━━ Information supplied

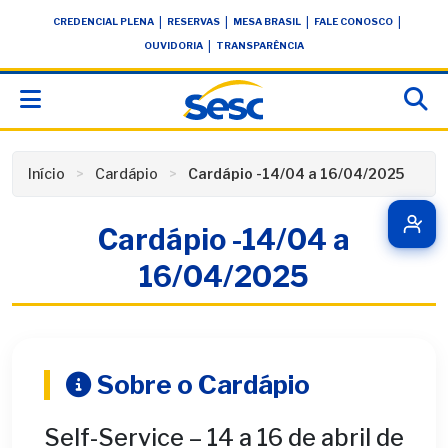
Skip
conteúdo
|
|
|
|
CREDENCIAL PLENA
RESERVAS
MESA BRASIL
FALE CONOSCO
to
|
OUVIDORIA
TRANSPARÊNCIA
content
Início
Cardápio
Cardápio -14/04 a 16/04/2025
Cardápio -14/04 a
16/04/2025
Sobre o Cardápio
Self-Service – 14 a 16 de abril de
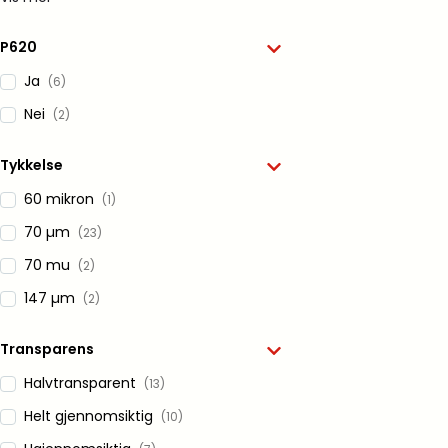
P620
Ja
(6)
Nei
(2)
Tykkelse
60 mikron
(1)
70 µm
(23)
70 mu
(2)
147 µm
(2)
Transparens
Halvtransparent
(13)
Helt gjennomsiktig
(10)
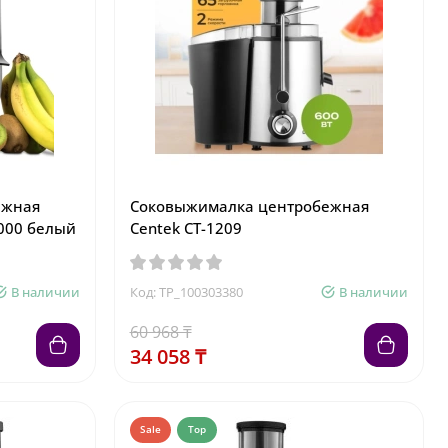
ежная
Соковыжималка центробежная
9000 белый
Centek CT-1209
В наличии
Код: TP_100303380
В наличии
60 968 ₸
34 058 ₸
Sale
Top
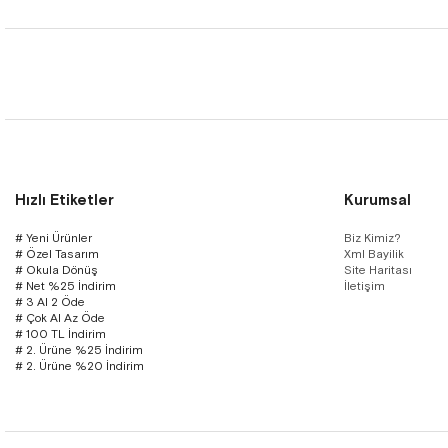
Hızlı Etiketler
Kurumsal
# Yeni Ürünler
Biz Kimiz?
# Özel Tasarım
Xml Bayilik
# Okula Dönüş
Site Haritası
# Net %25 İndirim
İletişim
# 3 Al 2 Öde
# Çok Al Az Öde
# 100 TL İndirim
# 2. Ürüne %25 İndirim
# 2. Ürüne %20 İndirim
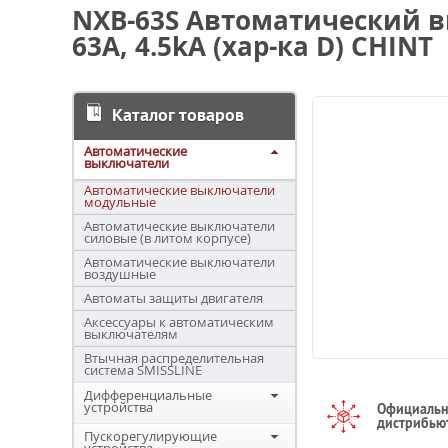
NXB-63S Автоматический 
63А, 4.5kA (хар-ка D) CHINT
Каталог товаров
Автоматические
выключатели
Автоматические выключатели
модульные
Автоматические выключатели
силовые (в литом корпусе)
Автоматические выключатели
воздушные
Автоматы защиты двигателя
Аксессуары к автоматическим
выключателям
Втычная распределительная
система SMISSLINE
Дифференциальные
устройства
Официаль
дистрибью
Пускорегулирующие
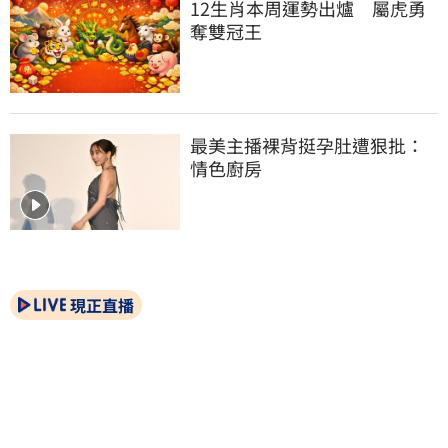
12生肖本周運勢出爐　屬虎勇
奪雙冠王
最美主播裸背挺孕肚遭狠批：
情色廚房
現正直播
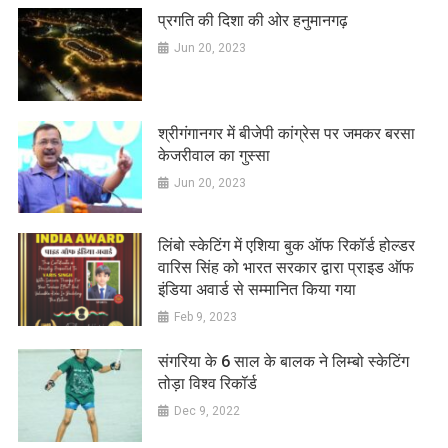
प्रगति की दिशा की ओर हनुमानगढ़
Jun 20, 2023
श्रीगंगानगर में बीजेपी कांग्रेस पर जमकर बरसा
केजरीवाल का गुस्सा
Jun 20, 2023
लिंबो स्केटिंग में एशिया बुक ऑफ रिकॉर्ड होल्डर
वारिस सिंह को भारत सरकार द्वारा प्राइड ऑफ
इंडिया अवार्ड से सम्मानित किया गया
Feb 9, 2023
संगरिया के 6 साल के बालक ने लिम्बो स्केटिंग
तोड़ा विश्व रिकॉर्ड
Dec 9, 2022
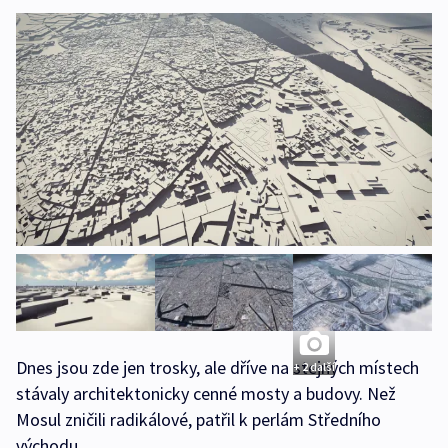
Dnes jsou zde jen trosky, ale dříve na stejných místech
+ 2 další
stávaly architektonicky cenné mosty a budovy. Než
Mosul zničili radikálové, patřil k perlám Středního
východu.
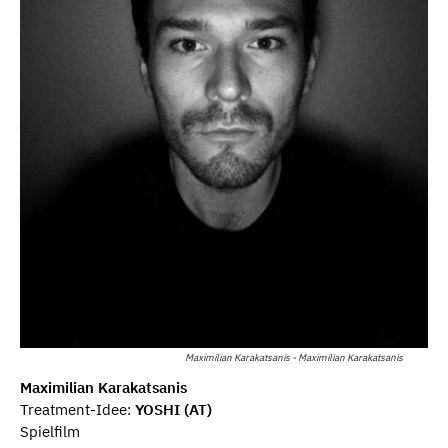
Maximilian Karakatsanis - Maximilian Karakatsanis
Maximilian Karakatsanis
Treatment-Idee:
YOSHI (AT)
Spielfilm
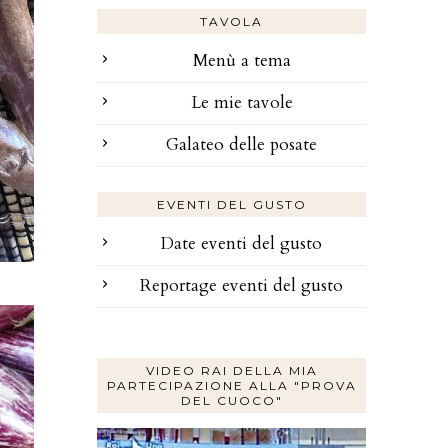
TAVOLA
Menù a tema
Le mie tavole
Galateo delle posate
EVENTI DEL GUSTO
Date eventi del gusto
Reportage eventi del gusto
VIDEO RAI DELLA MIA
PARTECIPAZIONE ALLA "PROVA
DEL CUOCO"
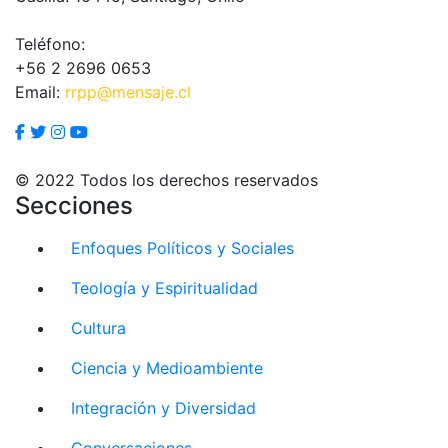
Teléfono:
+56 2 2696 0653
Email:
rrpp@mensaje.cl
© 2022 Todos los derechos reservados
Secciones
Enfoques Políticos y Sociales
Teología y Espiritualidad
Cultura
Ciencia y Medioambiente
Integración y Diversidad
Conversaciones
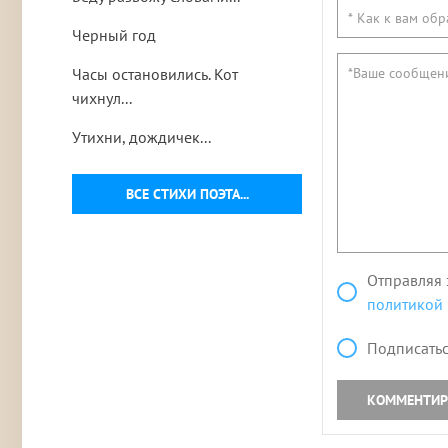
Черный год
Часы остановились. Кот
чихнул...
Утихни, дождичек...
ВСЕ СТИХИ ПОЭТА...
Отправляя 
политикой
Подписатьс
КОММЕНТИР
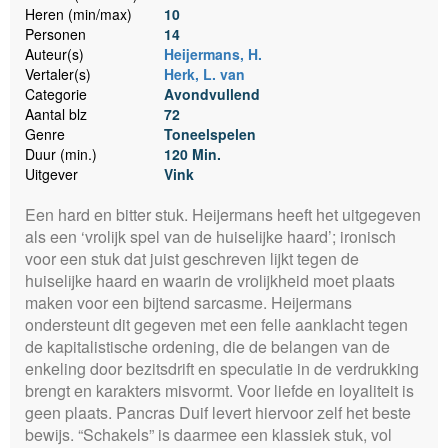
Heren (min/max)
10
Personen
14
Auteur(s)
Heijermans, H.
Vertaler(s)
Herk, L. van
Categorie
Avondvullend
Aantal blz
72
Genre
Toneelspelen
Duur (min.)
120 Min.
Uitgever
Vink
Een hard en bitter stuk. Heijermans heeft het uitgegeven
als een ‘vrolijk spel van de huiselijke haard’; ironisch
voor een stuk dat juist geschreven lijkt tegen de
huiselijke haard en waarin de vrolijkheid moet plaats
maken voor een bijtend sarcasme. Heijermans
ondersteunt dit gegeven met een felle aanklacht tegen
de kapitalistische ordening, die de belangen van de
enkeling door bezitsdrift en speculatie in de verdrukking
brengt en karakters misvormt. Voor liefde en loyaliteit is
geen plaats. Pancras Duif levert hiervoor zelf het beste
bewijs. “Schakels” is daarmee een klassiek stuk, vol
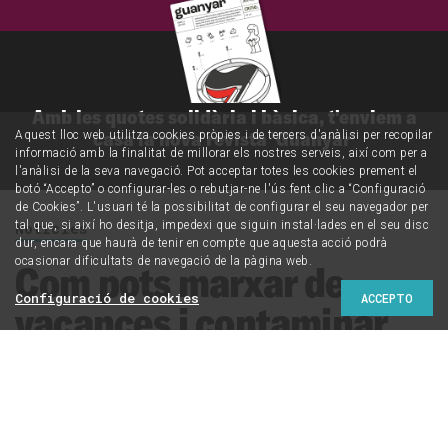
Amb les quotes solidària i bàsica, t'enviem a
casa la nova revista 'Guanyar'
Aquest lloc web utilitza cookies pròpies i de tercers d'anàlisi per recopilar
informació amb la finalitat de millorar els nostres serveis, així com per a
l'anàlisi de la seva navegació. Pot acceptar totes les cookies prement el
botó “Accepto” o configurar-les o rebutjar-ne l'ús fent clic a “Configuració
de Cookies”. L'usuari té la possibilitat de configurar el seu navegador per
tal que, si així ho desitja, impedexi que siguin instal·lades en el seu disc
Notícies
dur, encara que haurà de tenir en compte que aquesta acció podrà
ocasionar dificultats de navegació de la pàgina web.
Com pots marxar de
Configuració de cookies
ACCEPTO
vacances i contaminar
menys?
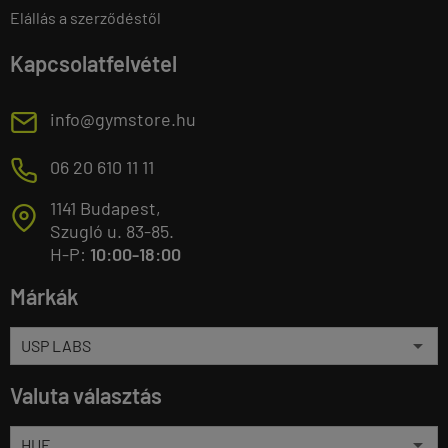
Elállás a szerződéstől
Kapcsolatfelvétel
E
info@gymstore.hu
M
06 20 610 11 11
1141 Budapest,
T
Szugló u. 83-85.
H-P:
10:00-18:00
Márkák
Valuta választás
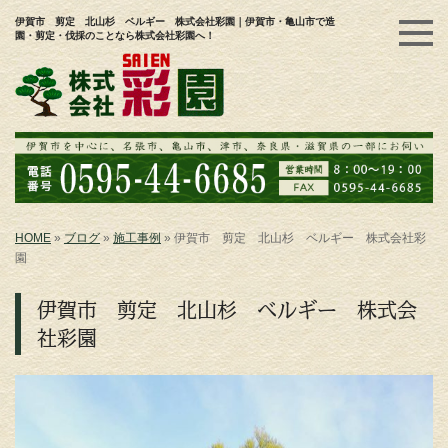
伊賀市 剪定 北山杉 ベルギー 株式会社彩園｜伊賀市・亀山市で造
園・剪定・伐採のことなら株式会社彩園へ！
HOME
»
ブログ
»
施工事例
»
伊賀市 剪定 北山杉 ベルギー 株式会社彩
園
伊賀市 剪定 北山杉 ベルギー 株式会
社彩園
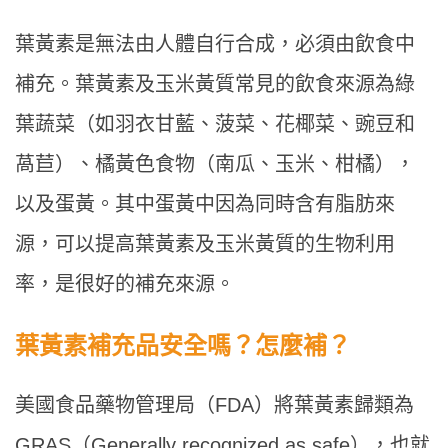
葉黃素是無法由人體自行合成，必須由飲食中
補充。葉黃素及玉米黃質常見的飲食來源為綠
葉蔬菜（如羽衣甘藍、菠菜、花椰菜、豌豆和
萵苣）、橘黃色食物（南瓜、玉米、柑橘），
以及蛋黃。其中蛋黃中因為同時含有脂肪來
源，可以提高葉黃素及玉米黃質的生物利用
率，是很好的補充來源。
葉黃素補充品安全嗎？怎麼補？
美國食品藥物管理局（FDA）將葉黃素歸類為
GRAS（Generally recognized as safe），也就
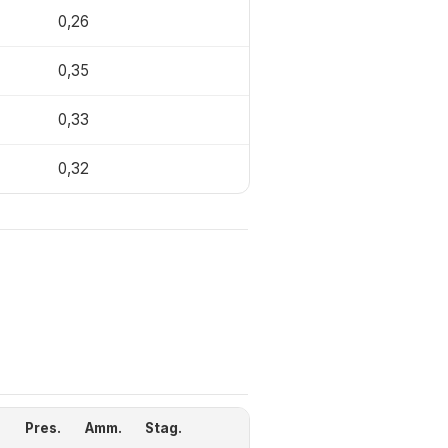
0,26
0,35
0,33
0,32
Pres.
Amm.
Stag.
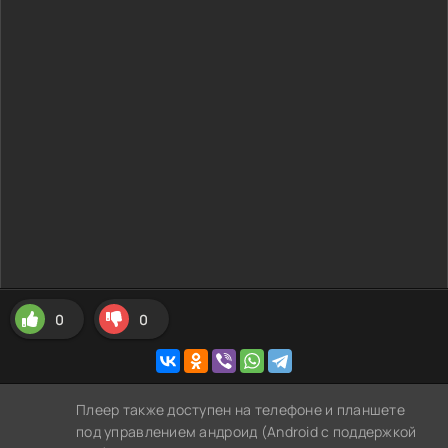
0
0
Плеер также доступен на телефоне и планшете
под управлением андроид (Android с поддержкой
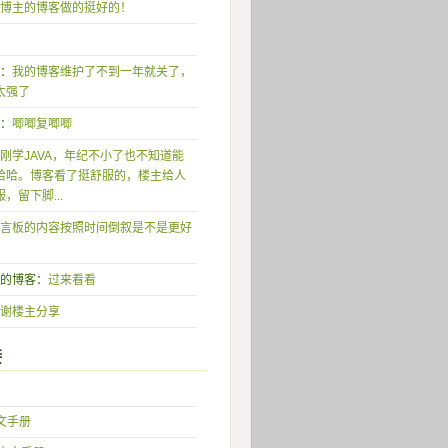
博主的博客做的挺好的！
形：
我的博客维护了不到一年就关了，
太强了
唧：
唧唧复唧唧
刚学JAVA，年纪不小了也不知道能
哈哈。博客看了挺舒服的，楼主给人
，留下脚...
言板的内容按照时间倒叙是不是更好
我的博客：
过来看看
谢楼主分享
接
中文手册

━━━━

** Exercise instructions **
Filter the entries down to the lines holding the string "navegació". Copy each of those lines.

** Expected answer **
l'anàlisi de la seva navegació. Pot acceptar totes les cookies prement el
ocasionar dificultats de navegació de la pàgina web.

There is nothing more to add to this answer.